A comprehensive evaluation of high-sulfur petroleum coke in CO2 gasification to produce low-carbon syngas

This study investigates the potential of high-sulfur petroleum coke as a feedstock for CO₂ gasification to produce syngas, offering a novel pathway for CO₂ decarbonization and promote a circular economy in oil and gas industry. CO₂ gasification experiments were conducted under isothermal conditions using a thermogravimetric analyzer (TGA). K₂CO₃ was employed as a catalyst at varying loadings from 0–20 wt.%. The kinetic models, Shrinking Core Model (SCM) and Volume Reaction Model (VRM) were applied to describe the gasification reaction rate and the activation energy. Catalytic enhancement significantly improved the reactivity and lowering activation energy from 150.66 kJ/mol to 96.96 kJ/mol at a 5 wt.% catalyst loading.

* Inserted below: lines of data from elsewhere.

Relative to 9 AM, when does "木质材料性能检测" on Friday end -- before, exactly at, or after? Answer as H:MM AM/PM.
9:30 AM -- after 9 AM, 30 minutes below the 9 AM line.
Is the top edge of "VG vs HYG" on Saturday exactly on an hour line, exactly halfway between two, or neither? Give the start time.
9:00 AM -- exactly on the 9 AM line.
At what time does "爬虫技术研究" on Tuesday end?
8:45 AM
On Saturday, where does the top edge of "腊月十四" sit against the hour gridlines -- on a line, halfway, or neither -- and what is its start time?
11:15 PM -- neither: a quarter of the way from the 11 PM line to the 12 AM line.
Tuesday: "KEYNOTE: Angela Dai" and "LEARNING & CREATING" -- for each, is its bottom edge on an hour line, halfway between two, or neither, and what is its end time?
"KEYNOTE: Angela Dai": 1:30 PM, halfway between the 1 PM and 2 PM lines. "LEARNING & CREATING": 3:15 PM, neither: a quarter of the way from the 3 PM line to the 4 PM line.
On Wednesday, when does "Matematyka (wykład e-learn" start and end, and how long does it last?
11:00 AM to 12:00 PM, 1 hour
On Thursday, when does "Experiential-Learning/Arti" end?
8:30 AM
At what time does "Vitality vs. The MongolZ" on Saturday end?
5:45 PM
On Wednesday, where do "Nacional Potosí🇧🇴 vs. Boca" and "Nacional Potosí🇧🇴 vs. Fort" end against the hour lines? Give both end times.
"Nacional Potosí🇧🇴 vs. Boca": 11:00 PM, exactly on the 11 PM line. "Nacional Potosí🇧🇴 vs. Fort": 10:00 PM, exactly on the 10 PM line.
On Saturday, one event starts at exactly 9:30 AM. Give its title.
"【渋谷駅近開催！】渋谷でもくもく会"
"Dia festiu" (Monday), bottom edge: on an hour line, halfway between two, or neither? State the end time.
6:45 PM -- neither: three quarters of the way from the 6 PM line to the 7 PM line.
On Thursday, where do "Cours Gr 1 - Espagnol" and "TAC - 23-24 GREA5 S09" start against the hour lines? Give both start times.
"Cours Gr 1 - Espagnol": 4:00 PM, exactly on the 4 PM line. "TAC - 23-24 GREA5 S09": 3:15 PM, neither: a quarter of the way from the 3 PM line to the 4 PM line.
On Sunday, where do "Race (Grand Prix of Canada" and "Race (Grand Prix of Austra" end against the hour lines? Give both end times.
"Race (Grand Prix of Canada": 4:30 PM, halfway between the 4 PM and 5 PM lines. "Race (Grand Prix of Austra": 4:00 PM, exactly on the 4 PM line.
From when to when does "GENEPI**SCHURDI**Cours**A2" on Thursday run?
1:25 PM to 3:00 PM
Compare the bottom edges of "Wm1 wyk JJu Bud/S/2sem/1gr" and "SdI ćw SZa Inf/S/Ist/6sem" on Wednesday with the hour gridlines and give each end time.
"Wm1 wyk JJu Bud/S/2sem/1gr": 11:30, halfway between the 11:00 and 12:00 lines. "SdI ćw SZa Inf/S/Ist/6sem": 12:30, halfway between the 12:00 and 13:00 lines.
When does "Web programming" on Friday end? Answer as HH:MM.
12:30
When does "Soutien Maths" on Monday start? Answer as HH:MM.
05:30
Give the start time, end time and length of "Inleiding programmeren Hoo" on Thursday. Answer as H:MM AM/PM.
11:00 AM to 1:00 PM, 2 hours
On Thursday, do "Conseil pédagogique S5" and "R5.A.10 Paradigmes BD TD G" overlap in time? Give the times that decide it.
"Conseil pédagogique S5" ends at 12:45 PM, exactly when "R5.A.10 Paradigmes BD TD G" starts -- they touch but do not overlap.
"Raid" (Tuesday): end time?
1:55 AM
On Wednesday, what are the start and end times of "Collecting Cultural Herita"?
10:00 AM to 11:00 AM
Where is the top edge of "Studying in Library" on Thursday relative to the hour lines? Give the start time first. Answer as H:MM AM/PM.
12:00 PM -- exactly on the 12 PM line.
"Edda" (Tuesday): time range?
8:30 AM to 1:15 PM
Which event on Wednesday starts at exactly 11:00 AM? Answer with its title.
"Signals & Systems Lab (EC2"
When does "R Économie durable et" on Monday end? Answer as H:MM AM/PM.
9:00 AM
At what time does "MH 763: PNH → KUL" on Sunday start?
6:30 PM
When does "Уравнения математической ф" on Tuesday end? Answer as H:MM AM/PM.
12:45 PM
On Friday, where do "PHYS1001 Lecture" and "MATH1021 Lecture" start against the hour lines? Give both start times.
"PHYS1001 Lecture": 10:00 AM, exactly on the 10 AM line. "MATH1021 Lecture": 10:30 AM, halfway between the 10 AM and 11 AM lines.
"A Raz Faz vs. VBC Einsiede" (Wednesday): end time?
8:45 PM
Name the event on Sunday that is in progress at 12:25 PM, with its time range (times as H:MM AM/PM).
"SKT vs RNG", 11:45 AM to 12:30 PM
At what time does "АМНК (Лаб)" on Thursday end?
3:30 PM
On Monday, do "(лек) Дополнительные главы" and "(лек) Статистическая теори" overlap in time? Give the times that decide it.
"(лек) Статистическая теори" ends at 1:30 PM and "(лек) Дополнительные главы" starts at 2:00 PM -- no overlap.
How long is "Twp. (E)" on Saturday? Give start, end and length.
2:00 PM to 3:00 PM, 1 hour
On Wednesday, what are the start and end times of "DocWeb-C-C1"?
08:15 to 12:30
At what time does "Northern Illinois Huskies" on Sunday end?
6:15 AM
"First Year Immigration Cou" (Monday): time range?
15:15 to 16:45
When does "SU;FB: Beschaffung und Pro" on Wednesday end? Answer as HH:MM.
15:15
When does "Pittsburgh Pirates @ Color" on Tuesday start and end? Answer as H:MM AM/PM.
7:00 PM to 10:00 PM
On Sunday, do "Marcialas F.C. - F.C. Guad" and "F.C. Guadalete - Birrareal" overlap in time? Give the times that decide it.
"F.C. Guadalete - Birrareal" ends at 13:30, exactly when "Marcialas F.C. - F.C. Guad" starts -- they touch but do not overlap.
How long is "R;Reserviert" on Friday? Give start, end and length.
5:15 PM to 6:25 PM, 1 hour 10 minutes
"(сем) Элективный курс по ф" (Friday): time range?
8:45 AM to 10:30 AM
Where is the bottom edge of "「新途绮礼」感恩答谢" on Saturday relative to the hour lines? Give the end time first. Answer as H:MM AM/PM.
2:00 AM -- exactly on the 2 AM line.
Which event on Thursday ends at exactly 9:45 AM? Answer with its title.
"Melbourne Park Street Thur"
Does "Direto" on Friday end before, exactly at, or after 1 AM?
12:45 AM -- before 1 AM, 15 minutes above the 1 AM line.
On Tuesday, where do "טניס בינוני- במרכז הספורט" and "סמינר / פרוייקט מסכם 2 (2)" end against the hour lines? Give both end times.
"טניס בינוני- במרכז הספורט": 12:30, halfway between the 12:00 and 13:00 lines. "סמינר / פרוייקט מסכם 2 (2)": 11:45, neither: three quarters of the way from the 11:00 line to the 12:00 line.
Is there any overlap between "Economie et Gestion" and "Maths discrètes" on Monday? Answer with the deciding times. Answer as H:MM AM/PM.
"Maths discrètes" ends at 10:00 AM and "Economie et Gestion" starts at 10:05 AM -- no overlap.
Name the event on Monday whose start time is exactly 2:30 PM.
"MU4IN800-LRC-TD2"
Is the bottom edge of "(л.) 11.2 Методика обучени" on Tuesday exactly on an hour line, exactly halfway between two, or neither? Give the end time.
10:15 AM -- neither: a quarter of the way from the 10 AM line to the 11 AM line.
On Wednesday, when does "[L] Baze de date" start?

Multi objective optimization via Response Surface Methodology (RSM) demonstrated high R² values > 93 % for petroleum coke conversion, CO yield and CO₂ composition. Under optimized conditions 62 % petroleum coke conversion and 42 mol% CO yield were achieved. The novelty of this work lies in its integrated approach to petroleum coke- CO₂ gasification by combining study on catalytic enhancement, kinetic modeling and statistical optimization. This contributes to the economic viability of a decarbonization pathway aligned with circular economic principles.